Pertemuan tersebut seharusnya berlangsung pada Kamis pekan lalu, namun Fiat membatalkannya dengan mengirimkan sebuah surat lewat pengacara mereka, kata Dobrint dalam sebuah pernyataan.
"Sikap nonkooperatif Fiat ini tidak boleh diwajarkan," kata Menteri Dobrint, sembari menambahkan ada tuduhan konkrit mengenai ketidakberesan emisi pada mobil-mobil Fiat dilansir laman Reuters.
Ia menyebutkan sebuah komisi penyelidikan dari kementerian ragu Fiat telah memenuhi semua syarat penetapan tipe untuk kendaraan-kendaraan mereka.
"Sepatutnya mereka menjelaskan soal itu di hadapan komisi penyelidikan," kata Dobrint.
Selanjutnya, otoritas transportasi Jerman (KBA) akan mengirimkan dokumen beserta hasil pengujian kepada otoritas transportasi Italia.
"Otoritas Italia harus mempertimbangkan apakah aturan-aturan yang ada sudah dihormati," kata Dobrint.
Sementara itu di Roma, Menteri Transportasi Italia Graziano Delrio mengatakan otoritas Jerman salah alamat dengan menghubungi Fiat padahal seharusnya mereka menghubungi regulator mobil Italia.
Dalam suratnya kepada Dobrint, Delrio menjelaskan bahwa pembicaraan terkait emisi kendaraan Fiat seharusnya dilakukan antara otoritas emisi kedua negara.
Fiat termasuk salah satu pabrikan mobil yang tengah terbelit dugaan manipulasi emisi kendaraan mereka.
Pada Rabu (18/5) Dobrint mengatakan bahwa divisi Opel milik General Motors sudah mengakui bahwa model Zafira mereka menggunakan peranti lunak mesin yang menonaktifkan sistem perawatan knalpot dalam kondisi tertentu, namun pihak perusahaan bersikeras hal itu legal.
Komisi penyelidikan Jerman terkait hal tersebut segera menemui jajaran petinggi Opel untuk meminta data lebih lanjut demi melancarkan pemeriksaan terhadap gas buang CO2.

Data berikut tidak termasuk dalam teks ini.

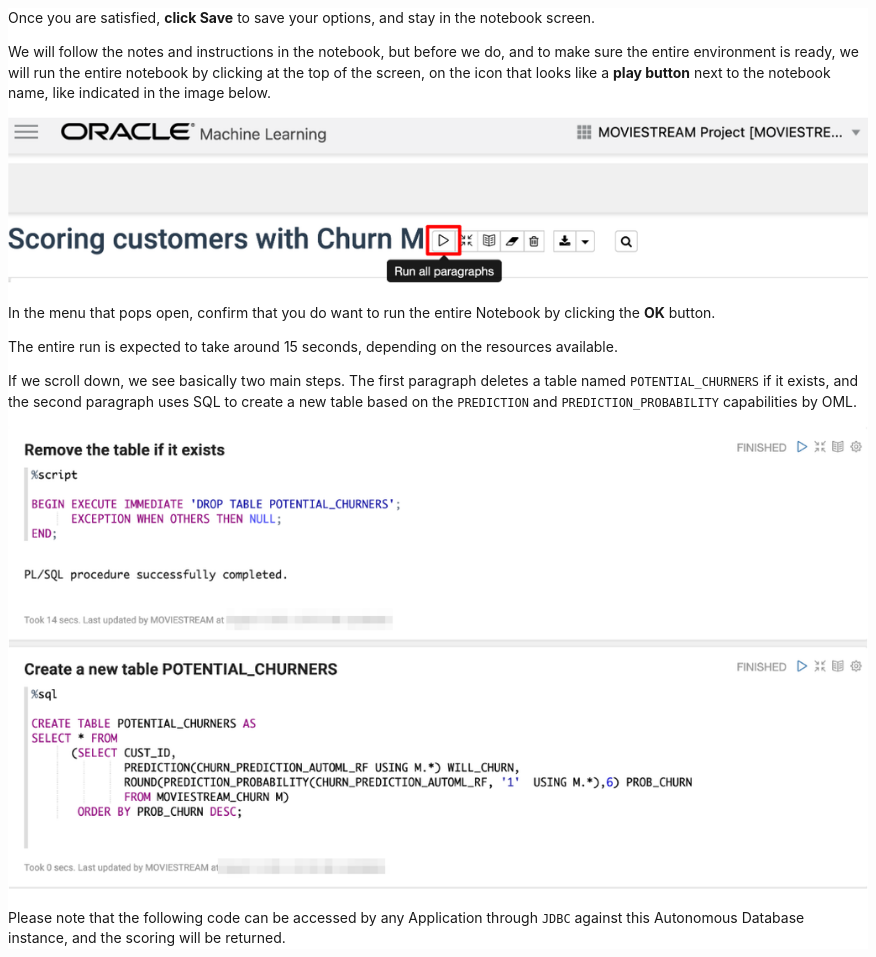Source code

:   Once you are satisfied, **click Save** to save your options, and stay in the notebook screen.

  We will follow the notes and instructions in the notebook, but before we do, and to make sure the entire environment is ready, we will run the entire notebook by clicking at the top of the screen, on the icon that looks like a **play button** next to the notebook name, like indicated in the image below.

  ![Churn AutoML Step 5 Scoring Notebook Run All option](images/oml-churn-automl-notebook-runall.png "Churn AutoML Step 5 Scoring Notebook Run All option")

  In the menu that pops open, confirm that you do want to run the entire Notebook by clicking the **OK** button.

  The entire run is expected to take around 15 seconds, depending on the resources available.
  
  If we scroll down, we see basically two main steps.  The first paragraph deletes a table named `POTENTIAL_CHURNERS` if it exists, and the second paragraph uses SQL to create a new table based on the `PREDICTION` and `PREDICTION_PROBABILITY` capabilities by OML.

  ![Churn AutoML Step 5 Scoring Notebook second screen](images/oml-churn-automl-notebook-screen2.png "Churn AutoML Step 5 Scoring Notebook second screen")

  Please note that the following code can be accessed by any Application through `JDBC` against this Autonomous Database instance, and the scoring will be returned.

Kasus ini berbeda dengan kasus emisi yang melibatkan pabrikan Jerman, Volkswagen, yang berpangkal pada manipulasi terhadap uji emisi ketimbang penonaktifan sistem perawatan knalpot dalam kondisi tertentu.
Akibat skandal tersebut, VW mengumumkan kerugian 4,1 miliar euro (setara Rp 62,59 triliun) demi ongkos penanganan skandal tersebut.